In January, Schulz wrote about how the small and isolated number of modern Pagans in places like Syria and Egypt were falling silent as fighting and political turmoil reached new heights.


    “The situation in Syria appears to be more grave, according to the last messages I received from the five Pagans I chat with regularly. They spoke of the fighting and how places looked like Beirut, buildings just shells of themselves, rubble blocking the streets. They detailed neighbors going missing. Islamic fundamentalist patrols that monitor behavior and took violent action against people who violated rules and customs. They debated fleeing, worried about being outed as a Pagan, and started destroying or burying altars. Three began attending local mosques to show their devotion to Islam.

    Yana dropped off first.  I last heard from her in June of 2012.  Bayan, another Syrian Pagan, also hadn’t heard from her but said fighting in her area was intense.  He said he had seen patrols targeting young women and men, beating them and he said it was rumored they were raping them.  He thought perhaps she fled to a safer area or was silent to avoid detection.”

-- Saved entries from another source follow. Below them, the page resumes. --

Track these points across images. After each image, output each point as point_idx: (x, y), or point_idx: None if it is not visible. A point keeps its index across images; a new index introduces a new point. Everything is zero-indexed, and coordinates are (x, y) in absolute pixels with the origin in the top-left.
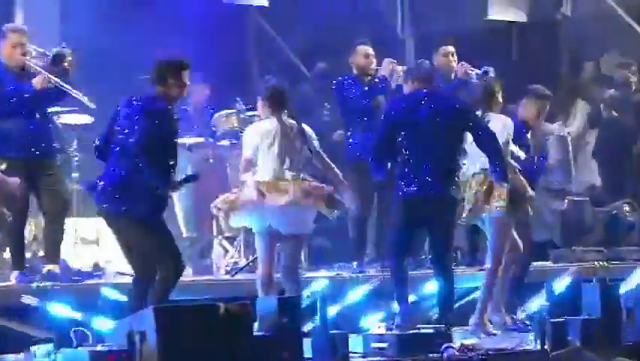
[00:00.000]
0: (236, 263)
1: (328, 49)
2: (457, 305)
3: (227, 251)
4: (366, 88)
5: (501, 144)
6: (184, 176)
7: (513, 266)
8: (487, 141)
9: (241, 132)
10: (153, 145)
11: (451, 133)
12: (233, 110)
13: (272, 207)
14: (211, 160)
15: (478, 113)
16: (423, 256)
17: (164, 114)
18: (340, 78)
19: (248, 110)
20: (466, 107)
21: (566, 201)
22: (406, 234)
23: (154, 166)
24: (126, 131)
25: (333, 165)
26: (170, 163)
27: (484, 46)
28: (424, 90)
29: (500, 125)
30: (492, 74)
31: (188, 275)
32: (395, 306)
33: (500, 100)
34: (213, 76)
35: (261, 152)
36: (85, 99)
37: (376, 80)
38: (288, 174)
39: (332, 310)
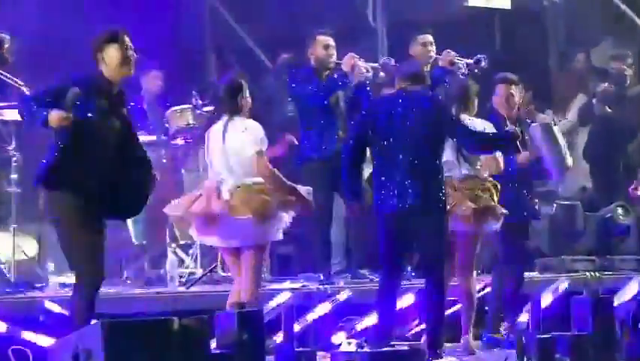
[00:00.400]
0: (192, 274)
1: (293, 38)
2: None
3: (182, 260)
4: (324, 83)
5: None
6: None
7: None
8: (467, 135)
9: (197, 130)
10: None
11: (434, 136)
12: (188, 106)
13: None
14: (164, 160)
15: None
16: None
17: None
18: (295, 70)
19: (205, 105)
20: (445, 106)
21: (555, 205)
22: (393, 244)
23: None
24: None
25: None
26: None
27: (464, 35)
28: (407, 90)
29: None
30: (484, 63)
31: (139, 287)
32: (367, 320)
33: (475, 105)
34: (166, 68)
35: (212, 156)
36: (27, 91)
37: (335, 75)
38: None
39: (297, 326)
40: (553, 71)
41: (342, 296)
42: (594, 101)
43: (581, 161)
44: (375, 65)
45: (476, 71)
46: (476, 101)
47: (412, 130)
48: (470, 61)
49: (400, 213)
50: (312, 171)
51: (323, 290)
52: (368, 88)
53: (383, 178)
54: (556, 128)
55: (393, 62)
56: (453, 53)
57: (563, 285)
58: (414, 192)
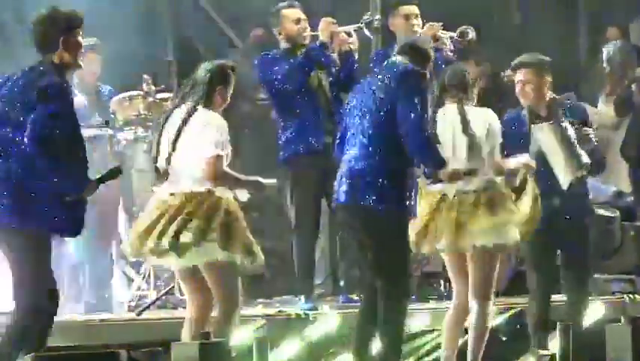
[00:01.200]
0: (143, 297)
1: (267, 13)
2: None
3: (131, 281)
4: (299, 62)
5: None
6: (103, 172)
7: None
8: (410, 131)
9: (149, 121)
10: (56, 135)
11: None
12: (139, 92)
13: None
14: (110, 159)
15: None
16: None
17: (62, 91)
18: (264, 54)
19: (159, 91)
20: (407, 80)
21: None
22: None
23: (62, 164)
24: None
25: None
26: (81, 157)
27: (476, 5)
28: (391, 64)
29: (481, 118)
30: (472, 35)
31: (78, 313)
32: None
33: (475, 92)
34: (110, 46)
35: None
36: None
37: (312, 48)
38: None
39: (273, 359)
40: (581, 51)
41: (327, 324)
42: (633, 87)
43: (618, 160)
44: (360, 24)
45: (462, 46)
46: (475, 88)
47: (367, 109)
48: (454, 34)
49: (341, 213)
50: (295, 171)
51: (304, 317)
52: (356, 57)
53: (340, 162)
54: (564, 125)
55: (378, 17)
56: (437, 25)
57: (597, 310)
58: (348, 187)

These aren’t Christians or Muslims accused of sorcery, these aren’t dissidents accused of heresy, these are our people. These are modern Pagans, people interested in reviving their own culture’s pre-Christian past, people who were, and are, deeply curious about what their Western cousins were doing, what we were thinking. These were our people killed in this conflict “over there.” Our people in hiding, on the run, pretending to be (the right kind of) Muslims, trying to survive. The situation brings to mind a classic chant often used as public Pagan rituals by Morning Feather and Will Shepardson.

    “We are an old people, we are a new people, we are the same people, stronger than before.”

To my mind, the chant was about continuity, about solidarity. That modern Pagans were diverse, that we came from different sources, but that we were a movement who were now coming together to be stronger, to declare ourselves to the world. It’s time that our movement claimed the full responsibility for our success. We have been working a global spell for the last fifty years, telling everyone that the Witches, the Pagans, the Heathens, the old ways, were back, that everyone who felt that connection should embrace it, should return to the old gods, should join us in becoming a movement of people who were stronger than when we fell before. The spell has worked, now we must embrace what it has brought us, however imperfect, or inconvenient, or painful some of it may be. When you try to change the dominant religious paradigms of the world, people will die, they will be placed in danger by mobs who want power, who fear change, who want to establish never-ending towers of dominance. This is not hyperbole, because far from the (relative) privilege and safety of the West, there are people who heard our chants, our calls, and are now hiding and dying as a result.

What can we do? What should we do? We start by engaging with the world, by re-doubling our interfaith efforts, by supporting the organizations that are sending people to speak for us. Beyond that, we can support Doctors Without Borders, who have a long and positive track-record of helping people in war-stricken lands (there’s an option to earmark for Syria), and we can educate ourselves on all those issues “over there.” This self-education doesn’t mean we all have to agree on how we should respond, but we can at least start from a place of awareness when we do have these conversations. Finally, we can pray, do magic, and do ritual, for all Pagans across the world endangered because of who they are, because of where they are, realizing that such workings are the prelude, not the end-point, of action.